1. Charging up someone else's credit card

Becoming an authorized user on someone else's credit card helps build your own credit history. You'll receive a credit card in your name, and you're allowed to make charges on the account. But even though your name is on the card and the account shows up on your credit report, only the primary account holder receives the statements. This person is ultimately responsible for any purchases you make with the card.

If you're an authorized user, the mature thing to do is pay whatever you charge each month. If you don't or can't pay, this sets in motion a chain of events that could ruin the other person's credit.

Any purchases you charge to the account can raise the primary account holder's balance and increase their credit utilization ratio beyond a healthy range (utilization ratio is the credit card balance compared to the credit limit). Ideally, credit utilization should never exceed 30 percent of a credit limit — the lower, the better.

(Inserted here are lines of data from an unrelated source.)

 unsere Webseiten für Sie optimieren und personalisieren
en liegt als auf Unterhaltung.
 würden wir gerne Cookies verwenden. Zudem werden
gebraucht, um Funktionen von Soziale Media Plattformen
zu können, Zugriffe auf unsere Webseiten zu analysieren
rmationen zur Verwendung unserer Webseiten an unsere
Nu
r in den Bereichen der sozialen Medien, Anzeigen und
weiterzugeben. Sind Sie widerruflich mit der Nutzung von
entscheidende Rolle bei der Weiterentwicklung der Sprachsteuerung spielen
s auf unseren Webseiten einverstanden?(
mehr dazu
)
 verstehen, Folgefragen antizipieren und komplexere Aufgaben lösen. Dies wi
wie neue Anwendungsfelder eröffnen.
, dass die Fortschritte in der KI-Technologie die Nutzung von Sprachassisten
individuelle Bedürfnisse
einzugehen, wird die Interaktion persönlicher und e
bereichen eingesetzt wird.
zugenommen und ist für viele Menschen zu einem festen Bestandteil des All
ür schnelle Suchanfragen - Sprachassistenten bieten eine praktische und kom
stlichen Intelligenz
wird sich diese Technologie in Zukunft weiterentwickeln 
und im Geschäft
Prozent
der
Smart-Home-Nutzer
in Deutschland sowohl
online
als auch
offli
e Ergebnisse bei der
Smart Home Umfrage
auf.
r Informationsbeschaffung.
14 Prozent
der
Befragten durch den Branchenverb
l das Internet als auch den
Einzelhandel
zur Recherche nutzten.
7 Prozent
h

A high utilization ratio can lower credit scores.

In addition, ringing up charges on someone's credit card and not paying what you owe could trigger payment problems. This can happen if the primary user doesn't have enough money for higher minimum payments. If they can't pay the credit card bill within 30 days, the credit card company could report the late payment to the credit bureaus. While a 30-day delinquency won't tank a credit score, if it's longer than that, the damage is more serious — at which point, you'd better run.

2. Defaulting on a co-signed loan

Maybe you're getting a car loan and need a co-signer. If you have no credit or bad credit, a co-signer can help you qualify for financing. But if you don't uphold your end of the bargain by making on-time payments (or if you stop paying altogether), your actions affect both of your scores.

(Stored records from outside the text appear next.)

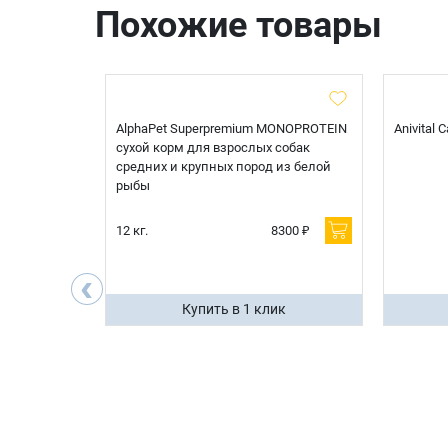
Похожие товары
t Sterilised
AlphaPet Superpremium MONOPROTEIN
Anivital
я
сухой корм для взрослых собак
 белой
средних и крупных пород из белой
рыбы
600 ₽
12 кг.
8300 ₽
200 ₽
‹
ик
Купить в 1 клик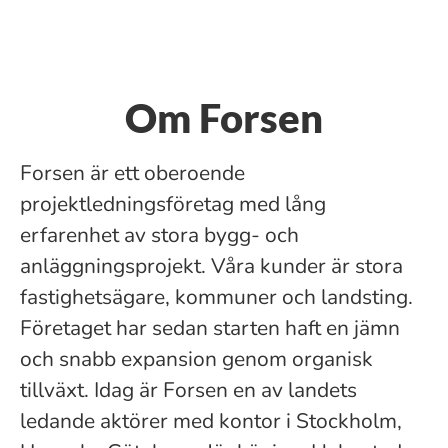
Om Forsen
Forsen är ett oberoende
projektledningsföretag med lång
erfarenhet av stora bygg- och
anläggningsprojekt. Våra kunder är stora
fastighetsägare, kommuner och landsting.
Företaget har sedan starten haft en jämn
och snabb expansion genom organisk
tillväxt. Idag är Forsen en av landets
ledande aktörer med kontor i Stockholm,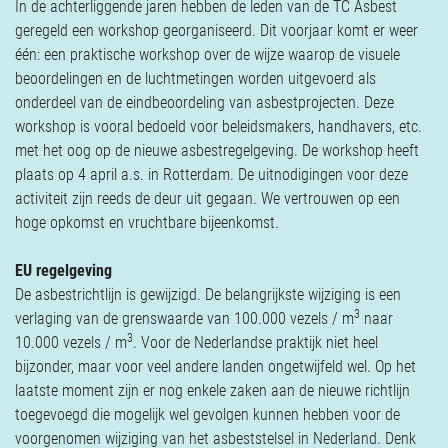
In de achterliggende jaren hebben de leden van de TC Asbest
geregeld een workshop georganiseerd. Dit voorjaar komt er weer
één: een praktische workshop over de wijze waarop de visuele
beoordelingen en de luchtmetingen worden uitgevoerd als
onderdeel van de eindbeoordeling van asbestprojecten. Deze
workshop is vooral bedoeld voor beleidsmakers, handhavers, etc.
met het oog op de nieuwe asbestregelgeving. De workshop heeft
plaats op 4 april a.s. in Rotterdam. De uitnodigingen voor deze
activiteit zijn reeds de deur uit gegaan. We vertrouwen op een
hoge opkomst en vruchtbare bijeenkomst.
EU regelgeving
De asbestrichtlijn is gewijzigd. De belangrijkste wijziging is een
3
verlaging van de grenswaarde van 100.000 vezels / m
naar
3
10.000 vezels / m
. Voor de Nederlandse praktijk niet heel
bijzonder, maar voor veel andere landen ongetwijfeld wel. Op het
laatste moment zijn er nog enkele zaken aan de nieuwe richtlijn
toegevoegd die mogelijk wel gevolgen kunnen hebben voor de
voorgenomen wijziging van het asbeststelsel in Nederland. Denk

Co-signers become responsible for loan payments when a primary signer can no longer make payments to the lender (which is why I would never, ever cosign for anyone). If you default on a loan and your co-signer can't take over the loan payments, the delinquency appears on both of your credit reports and remains there for up to seven years. (See also: Is It Ever Okay to Cosign a Loan?)

3. Bailing on shared expenses

Skipping out on a shared or joint expense, like a lease or a mortgage, is another way to ruin someone else's credit. If you move out abruptly after getting into a fight with your roommate or partner, and you refuse to cough up your half for joint expenses, the other person must come up with the cash or else risk an eviction, breach of contract lawsuit, or foreclosure. All three scenarios can destroy both of your credit scores.

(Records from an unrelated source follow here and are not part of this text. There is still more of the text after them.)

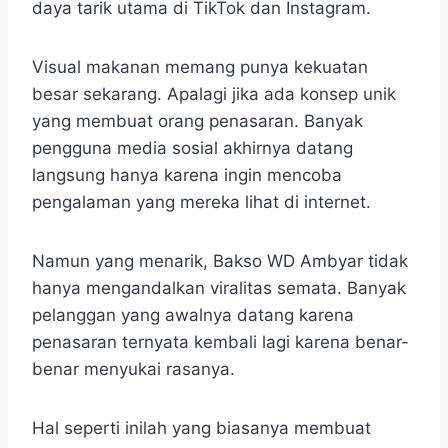
daya tarik utama di TikTok dan Instagram.
Visual makanan memang punya kekuatan
besar sekarang. Apalagi jika ada konsep unik
yang membuat orang penasaran. Banyak
pengguna media sosial akhirnya datang
langsung hanya karena ingin mencoba
pengalaman yang mereka lihat di internet.
Namun yang menarik, Bakso WD Ambyar tidak
hanya mengandalkan viralitas semata. Banyak
pelanggan yang awalnya datang karena
penasaran ternyata kembali lagi karena benar-
benar menyukai rasanya.
Hal seperti inilah yang biasanya membuat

A similar issue can occur if you bail on a joint utility bill. If the account goes unpaid, the utility company will send the information to a collections agency. Collection accounts remain on credit reports for up to seven years — but your friend's urge to punch you square in the nose will last a lifetime.

4. Pressuring friends to spend money

Financial peer pressure gets many people into trouble. Whether you realize it or not, you could be guilty of driving your friends to spend money they don't have. Of course, everyone is responsible for their own finances. But if you push a "You only live once" attitude on others, or if you constantly entice your friends to spend outside their budgets, they could succumb to the pressure and use credit to finance keeping up with you.

5. Ignoring a parking ticket in a borrowed car

Don't hide or ignore a parking ticket you get in someone else's car. Even if there's no way to identify the actual driver at the time of the violation, the parking ticket is tied to the owner's license plate and they will owe any fines you incur. If the parking ticket goes unpaid, a negative mark can appear on the car owner's credit report.

6. Blowing off library fines

On the off chance you go to the library and check out a book using someone else's library card, return the book on time and pay any late fines you owe. Some cities report these unpaid fines to collection agencies, which can cause a negative mark on the library cardholder's credit report. In all likelihood, it's just a few bucks we're talking about here, which makes the situation particularly annoying.